[Resource Topic] 2007/207: On an Improved Correlation Analysis of Stream Ciphers Using Muti-Output Boolean Functions and the Related Generalized Notion of Nonlinearity

Welcome to the resource topic for 2007/207

Title:
On an Improved Correlation Analysis of Stream Ciphers Using Muti-Output Boolean Functions and the Related Generalized Notion of Nonlinearity

Authors: Claude Carlet, Khoongming Khoo, Chu-Wee Lim, Chuan-Wen Loe

Abstract:

We investigate the security of n-bit to m-bit vectorial Boolean functions in stream ciphers.
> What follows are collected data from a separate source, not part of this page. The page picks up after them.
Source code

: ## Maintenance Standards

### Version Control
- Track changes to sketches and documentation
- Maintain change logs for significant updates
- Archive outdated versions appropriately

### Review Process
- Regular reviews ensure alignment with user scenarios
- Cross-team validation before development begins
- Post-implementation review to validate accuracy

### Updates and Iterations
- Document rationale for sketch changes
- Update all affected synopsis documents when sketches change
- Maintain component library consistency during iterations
Such stream ciphers have higher throughput than those using single-bit output Boolean functions. However, as shown by Zhang and Chan at Crypto 2000, linear approximations based on composing the vector output with any Boolean functions have higher bias than those based on the usual correlation attack. In this paper, we introduce a new approach for analyzing vector Boolean functions called generalized correlation analysis. It is based on approximate equations which are linear in the input x but of free degree in the output z=F(x). The complexity for computing the generalized nonlinearity for this new attack is reduced from 2^{2^m \times n+n} to 2^{2n}. Based on experimental results, we show that the new generalized correlation attack gives linear approximation with much higher bias than the Zhang-Chan and usual correlation attack. We confirm this with a theoretical upper bound for generalized nonlinearity, which is much lower than for the unrestricted nonlinearity (for Zhang-Chan’s attack) and {\em a fortiori} for usual nonlinearity. We also prove a lower bound for generalized nonlinearity which allows us to construct vector Boolean functions with high generalized nonlinearity from bent and almost bent functions. We derive the generalized nonlinearity of some known secondary constructions for secure vector Boolean functions. Finally, we prove that if a vector Boolean function has high nonlinearity or even a high unrestricted nonlinearity, it cannot ensure that it will have high generalized nonlinearity.